State how many lines in the items below contain the string "value" (case-sensitive). Give only the number.

Data for the task:
╭──
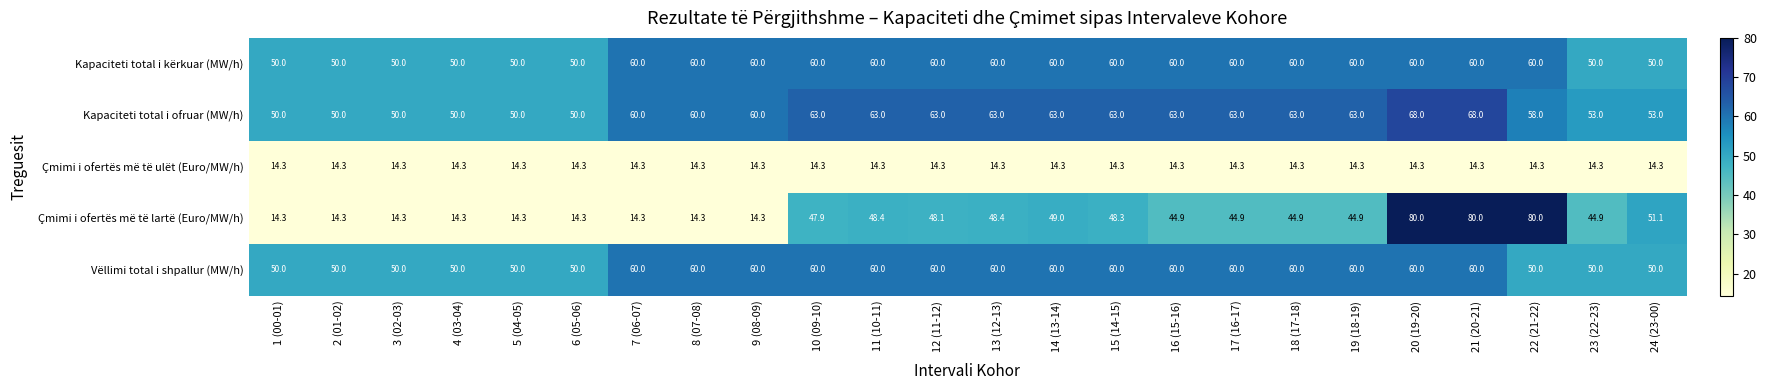

At how many categories does at least one series exceed 66?

3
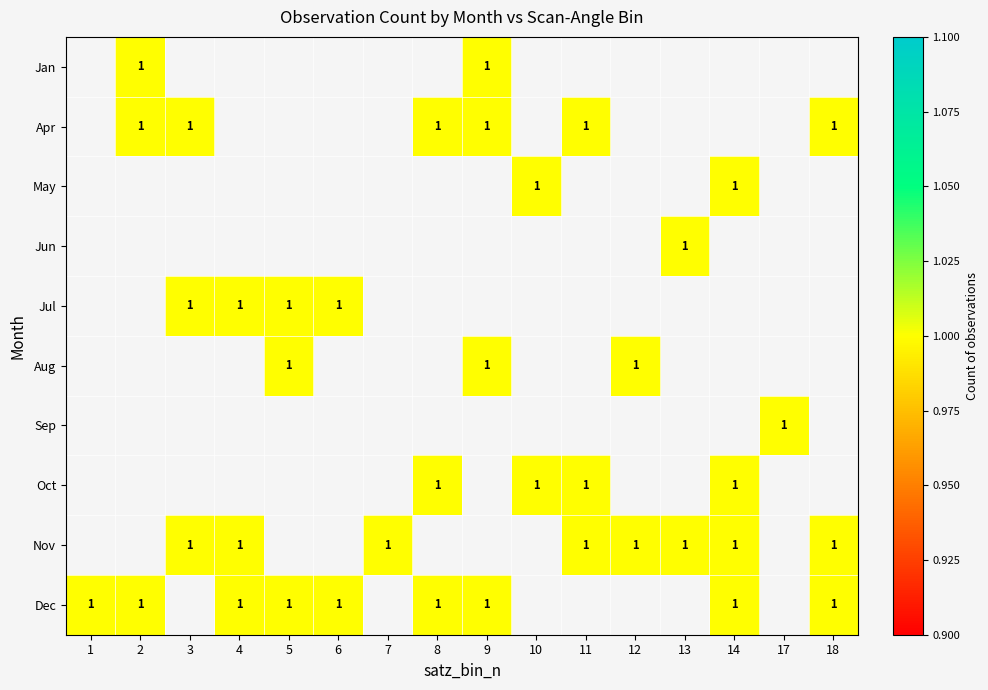

Which category has the highest value across all series?

2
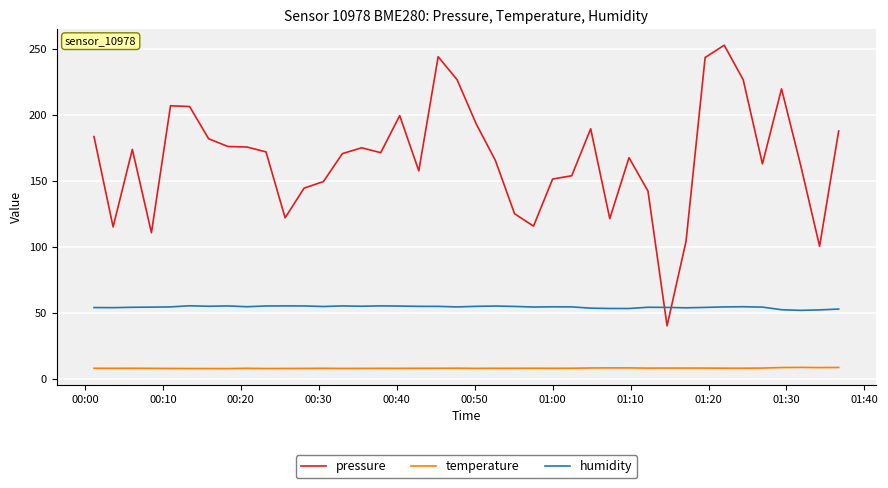

List the series in order of their peak value, highest first.

pressure, humidity, temperature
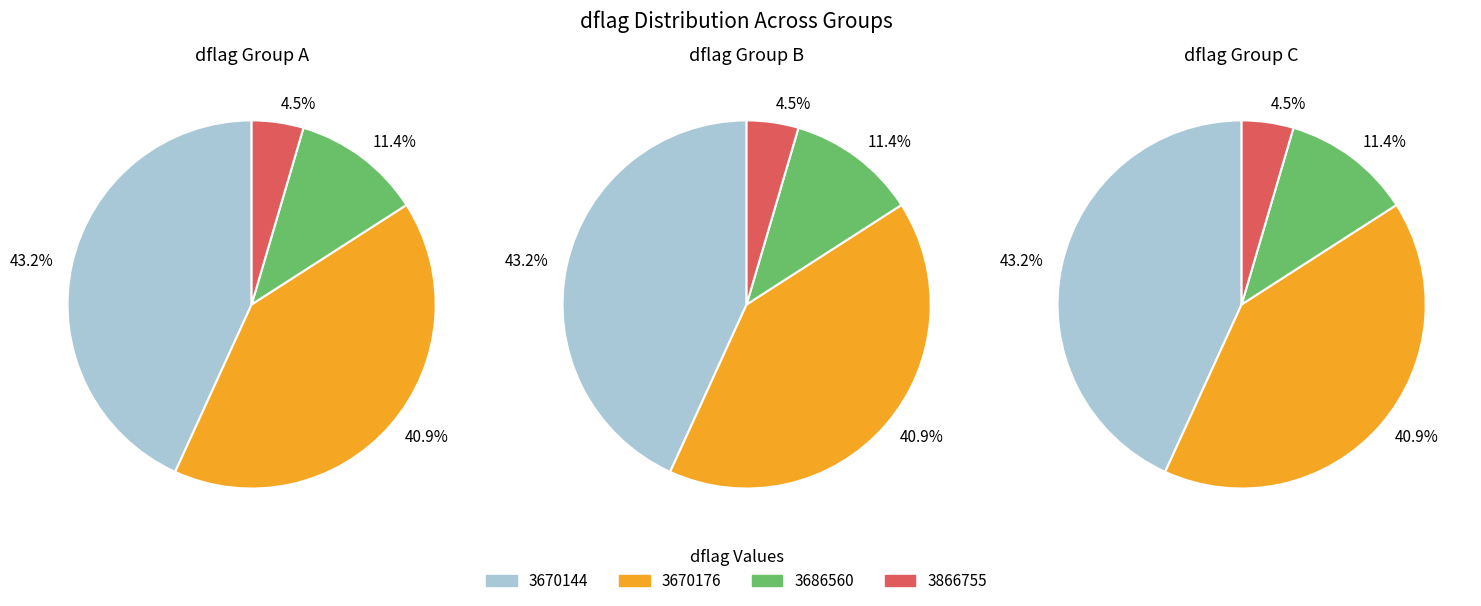

Count the number of slices in the pie.

4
╰──
The answer: 2